With this said, it is important to point out that the tariffs on Mexico and Canada are far larger in scope than most “reciprocal” tariffs likely to be announced in a month’s time. Such measures could add another $50 billion to tariff collections beyond North America and China. A focus on a range of particular industries such as pharmaceuticals, autos, and metals could possibly double that figure, but still represent a much smaller additional tariff imposition than $300 billion (see FIGURES 1-2).
2024 nominal US dollars ($Billions) | |||
---|---|---|---|
US Trade Partner | US Imports from… | US Exports to… | Country's Exports to the US as % of GDP |
Canada | $413 | $349 | 18% |
Mexico | $506 | $334 | 27% |
China | $439 | $144 | 2% |
All US Trade Partners | $4,110 | $3,192 | |
US Consumer Spending | US GDP | Proposed Tariffs as % of US GDP |
---|---|---|
$20,263 | $29,720 | 1.01% |
Revenue to US from Proposed Tariffs ($Billions) | ||
---|---|---|
Reciprocal Tariffs | Country/Industry Specific Tariffs | Total Tariffs as % of US GDP |
$94 | $307 | 1.35% |
Source: Haver Analytics and Citi Wealth Investments as of March 3, 2025. All forecasts are expressions of opinion and are subject to change without notice and are not intended to be a guarantee of future events.
Top 10 US Trade Partners (%) | ||||
---|---|---|---|---|
Trade Partner | Effective Tariff Rate | Trade Partner's Effective Tariff Rate on US | Trade Partner's Exports to the US as % of GDP | Potential Revenue to US from Reciprocal Tariffs ($BB) |
China | 2.86 | 7.13 | 3.20 | 24.58 |
Euro Area | 2.22 | 1.50 | 3.57 | -- |
Mexico | 0.01 | 5.17 | 32.47 | 23.69 |
Canada | 0.12 | 1.08 | 20.87 | 4.28 |
Japan | 1.58 | 3.90 | 3.65 | 3.59 |
Vietnam | 4.63 | 2.85 | 33.24 | -- |
South Korea | 0.01 | 14.39 | 7.26 | 17.38 |
India | 2.99 | 9.45 | 2.69 | 5.88 |
United Kingdom | 1.32 | 0.69 | 2.11 | -- |
Thailand | 0.85 | 6.19 | 12.72 | 3.36 |
Top 10 Total | 82.75 | |||
Rest of World | 2.15 | 3.57 | 1.47 | 10.77 |
Source: World Integrated Trade Solution and Citi Wealth Investments as of February 12, 2025. All forecasts are expressions of opinion and are subject to change without notice and are not intended to be a guarantee of future events.

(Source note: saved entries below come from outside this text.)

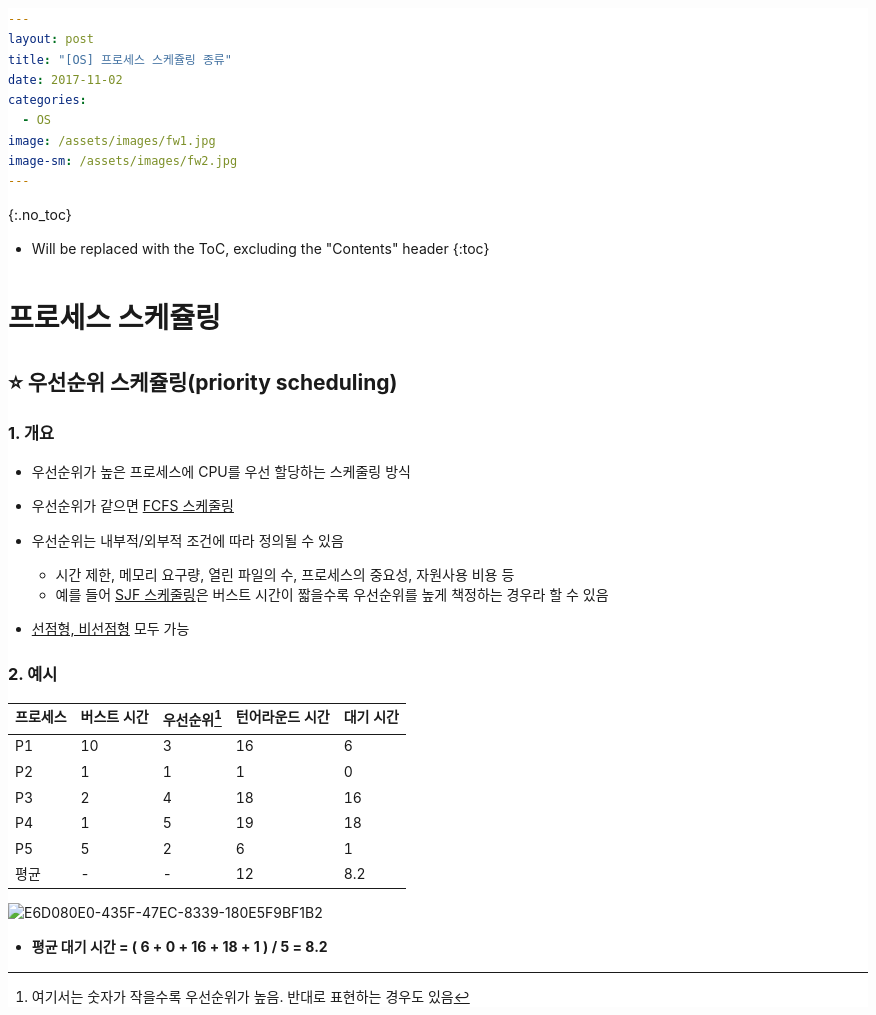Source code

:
 ```yaml
---
layout: post
title: "[OS] 프로세스 스케쥴링 종류"
date: 2017-11-02
categories:
  - OS
image: /assets/images/fw1.jpg
image-sm: /assets/images/fw2.jpg
---
```


{:.no_toc}

* Will be replaced with the ToC, excluding the "Contents" header
{:toc}  


# 프로세스 스케쥴링

## ⭐️ 우선순위 스케쥴링(priority scheduling)

### 1. 개요

- 우선순위가 높은 프로세스에 CPU를 우선 할당하는 스케줄링 방식
- 우선순위가 같으면 [FCFS 스케줄링](#fcfs--)
- 우선순위는 내부적/외부적 조건에 따라 정의될 수 있음
  - 시간 제한, 메모리 요구량, 열린 파일의 수, 프로세스의 중요성, 자원사용 비용 등
  - 예를 들어 [SJF 스케줄링](#sjf----)은 버스트 시간이 짧을수록 우선순위를 높게 책정하는 경우라 할 수 있음


- [선점형, 비선점형](#section-23) 모두 가능

### 2. 예시

| 프로세스 | 버스트 시간 | 우선순위[^1] | 턴어라운드 시간 | 대기 시간 |
| ---- | ------ | -------- | -------- | ----- |
| P1   | 10     | 3        | 16       | 6     |
| P2   | 1      | 1        | 1        | 0     |
| P3   | 2      | 4        | 18       | 16    |
| P4   | 1      | 5        | 19       | 18    |
| P5   | 5      | 2        | 6        | 1     |
| 평균   | -      | -        | 12       | 8.2   |

![E6D080E0-435F-47EC-8339-180E5F9BF1B2](https://ws4.sinaimg.cn/large/006tNbRwgy1fkfgy0mr4mj30nc03mwei.jpg) 

- **평균 대기 시간 = ( 6 + 0 + 16 + 18 + 1 ) / 5 = 8.2**


[^1]: 여기서는 숫자가 작을수록 우선순위가 높음. 반대로 표현하는 경우도 있음
[^2]: 자원이 부족한 상태에서 우선순위가 높은 프로세스가 계속 들어와서 우선순위가 낮은 프로세스가 계속 수행되지 못하는 현상
[^3]: n개의 프로세스가 있다면 1/n 속도로 수행됨 (단, 문맥교환 시간은 무시된다고 가정할 때)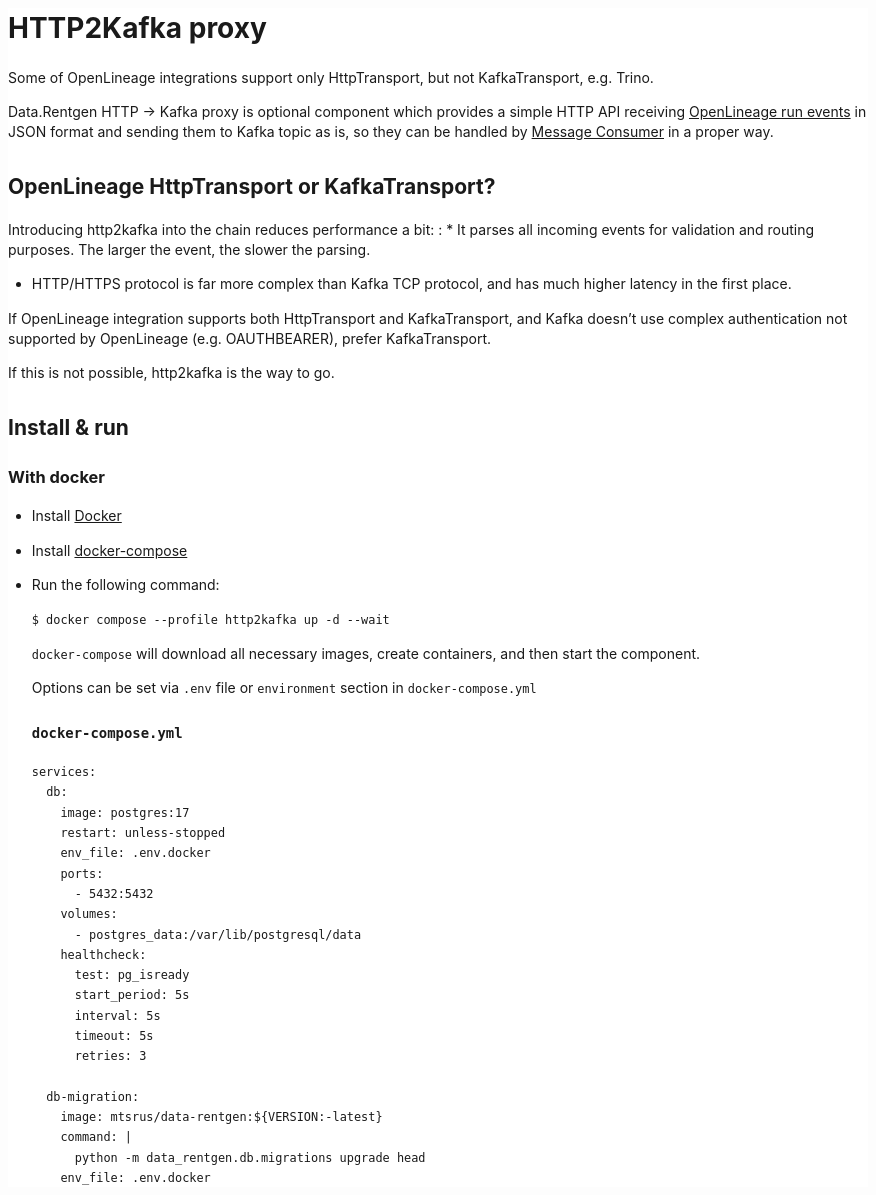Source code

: <a id="http2kafka"></a>

# HTTP2Kafka proxy

Some of OpenLineage integrations support only HttpTransport, but not KafkaTransport, e.g. Trino.

Data.Rentgen HTTP → Kafka proxy is optional component which provides a simple HTTP API receiving
[OpenLineage run events](https://openlineage.io/docs/spec/object-model) in JSON format and sending them to Kafka topic as is,
so they can be handled by [Message Consumer](../consumer/index.md#message-consumer) in a proper way.

## OpenLineage HttpTransport or KafkaTransport?

Introducing http2kafka into the chain reduces performance a bit:
: * It parses all incoming events for validation and routing purposes. The larger the event, the slower the parsing.
  * HTTP/HTTPS protocol is far more complex than Kafka TCP protocol, and has much higher latency in the first place.

If OpenLineage integration supports both HttpTransport and KafkaTransport, and Kafka doesn’t use
complex authentication not supported by OpenLineage (e.g. OAUTHBEARER), prefer KafkaTransport.

If this is not possible, http2kafka is the way to go.

## Install & run

### With docker

* Install [Docker](https://docs.docker.com/engine/install/)
* Install [docker-compose](https://github.com/docker/compose/releases/)
* Run the following command:
  ```console
  $ docker compose --profile http2kafka up -d --wait
  ```

  `docker-compose` will download all necessary images, create containers, and then start the component.

  Options can be set via `.env` file or `environment` section in `docker-compose.yml`

  ### `docker-compose.yml`

  ```default
  services:
    db:
      image: postgres:17
      restart: unless-stopped
      env_file: .env.docker
      ports:
        - 5432:5432
      volumes:
        - postgres_data:/var/lib/postgresql/data
      healthcheck:
        test: pg_isready
        start_period: 5s
        interval: 5s
        timeout: 5s
        retries: 3

    db-migration:
      image: mtsrus/data-rentgen:${VERSION:-latest}
      command: |
        python -m data_rentgen.db.migrations upgrade head
      env_file: .env.docker
  ```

Fast markets, but for a reason
US equities are weakening rapidly but from a high level. Measures such as the VIX and industry correlation suggest a correction is ongoing but could extend further depending on how the administration proceeds. If the pace of share price declines continues, we would look for opportunities much as we did in August of last year. First-quarter EPS estimates are very weak and likely to be exceeded. However, we would tend to look for industries and firms that have been indiscriminately hit by risk aversion. Thus far, the selloff in equities has not taken that shape.
We believe investors diversified across regions and asset classes are better able to face idiosyncratic risks, even as large as the US’s new tariffs. The gains in non-US equities and US bonds are helping such portfolios generate a positive return in the year-to-date even with the 6.5% drop in the S&P 500.